[bhavin422]

Quote:

Originally Posted by fidelity

I purchased a lottery ticket, but since i did not have rs 100 with me, I took a loan of rs 50 from a friend. The next week when the results were out i found that the first 5 digits tallied with the first prize but since the last digit was torn, I could not find out if i was the winner. When i contacted my friend, he told me that the six-digit number was such that its first 6 multiples had the same 6 digits in different orders. But for this piece of information and the loan he demanded half the prize money from me. What was the last digit?

1) 2 3) 5
2) 4 4) 7

is d ans 7 ??

my logic...since d 6th multiple of six digit no is six digit, 1st no is 1...
i.e one of the first 6 multiples of 2/5/4/7 has to end with 1...
only no 7 satisfies this condition ...hence it should be 7...

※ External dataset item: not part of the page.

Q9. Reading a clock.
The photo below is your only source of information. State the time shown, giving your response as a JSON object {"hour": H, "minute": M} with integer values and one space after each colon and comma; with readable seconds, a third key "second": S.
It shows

i may be completely wrong..pls correct me ??:

[dashing]

Quote:

Originally Posted by fidelity

I purchased a lottery ticket, but since i did not have rs 100 with me, I took a loan of rs 50 from a friend. The next week when the results were out i found that the first 5 digits tallied with the first prize but since the last digit was torn, I could not find out if i was the winner. When i contacted my friend, he told me that the six-digit number was such that its first 6 multiples had the same 6 digits in different orders. But for this piece of information and the loan he demanded half the prize money from me. What was the last digit?

1) 2 3) 5
2) 4 4) 7

Answer 7

Logic

for the other options the last digit got for the multiples is repeating
but for seven it comes as
7
4
1
8
5
2

where all the digits are diff

[fidelity]

Quote:

Originally Posted by bhavin422

is d ans 7 ??

my logic...since d 6th multiple of six digit no is six digit, 1st no is 1...
i.e one of the first 6 multiples of 2/5/4/7 has to end with 1...
only no 7 satisfies this condition ...hence it should be 7...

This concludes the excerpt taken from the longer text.